- SELECTED EXTRACT -

Time. One of our most valuable resources and currencies. We give it away every day in the hope that the return on the investment of our time will be greater than the cost in some way. We trade our time for income, we trade it for companionship and love, we trade it for good conversation, we trade it for reality TV shows and entertainment, we trade it for rest and relaxation, we trade our time for everything.

It's considered our most valuable resource and currency because of three big aspects of time, at least as it relates to our human experience of it: it’s limited, it’s non-renewable, and you never know when your last moment of time will be. When you’re in a moment of time, it feels like time is never ending, but we know that’s the case. We all only have so much of it from birth to death and none of us is guaranteed even the next hour.

No, this episode is not meant to be depressing. No, it’s not going to be about life and death. I started out this episode talking about the nature of time to set the stage for what we’re going to be talking about, which is how you should be thinking about it and how to make the most of it, at least as it relates to your business and your income, which, If I do a reasonable job of, will also help shape how you look at time in your personal life as well.

Several years ago I put out an episode called ‘How to have a $10,000 Hour’, in which I went over the mindset and understanding of how all hours are not created equal. If you make $100,000 per year and work a 40-hour work week, the math seems at first glance to be really easy. 40 hours per week times 50 weeks per year (two weeks off for vacation) and you have 2000 work hours. Take your $100,000 and divide it by 2000 hours and you get $50 per hour. This leads most people, especially people who are on salary, to believe that each hour they work is paid at the same rate, and why wouldn’t it be?

The big problem, at least for entrepreneurs, business owners, people not on a salary, and even those of you who might be paid hourly, is that it’s not how time works. The hour you spend right after waking up in the morning doesn’t have the same quality as the hour you spend just before going to bed at night. The hour you spend having a great conversation with a good friend or life partner is different than an hour spent pulling weeds from a garden.

All hours are not the same in our non-working life, so why would we treat them as if they were in our business or working life?

When I first begin a coaching relationship with someone new, I’m always looking to get an idea of how they see and feel about time, and then how they see and feel about time relative to revenue, income generation, and profitability. Why? Because every issue we confront when fixing a business, or helping a business grow and scale is related to time in some way, how could it not be. Time is the one thing that is the same across all boundaries. Every one of us has the same 1440 minutes in each day. One of the things that separates someone who makes $100,000 from someone who makes $1,000,000 is how they think about time.

How you think about time gives me insight into if and how you understand leverage. Leverage is the power to move big things with very little effort. If you believe all hours are equal, you’ll never look for leverage over the next hour in order to turn it into something more.

- RAW DATA -
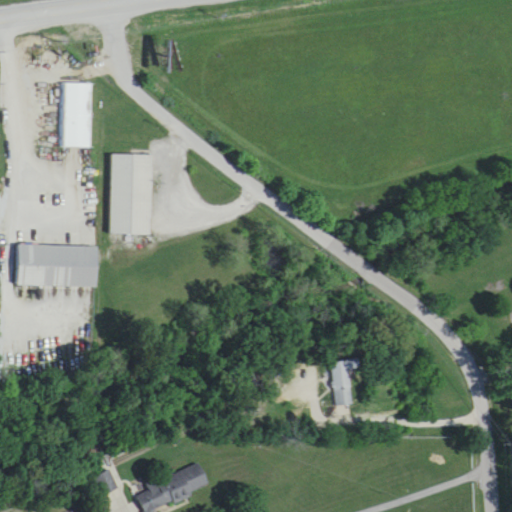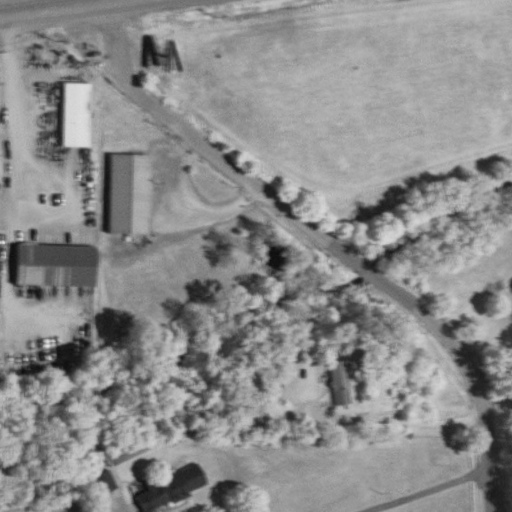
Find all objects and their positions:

- TASK LIST -
[1] Reproduce the passage on time word for word, starting with "How you think" and going on through "into something more.".
[2] In the passage on time, how many minutes does each of us have in a day?

- SOLUTIONS FOR EACH TASK -
[1]
How you think about time gives me insight into if and how you understand leverage. Leverage is the power to move big things with very little effort. If you believe all hours are equal, you’ll never look for leverage over the next hour in order to turn it into something more.

[2] 1440 minutes.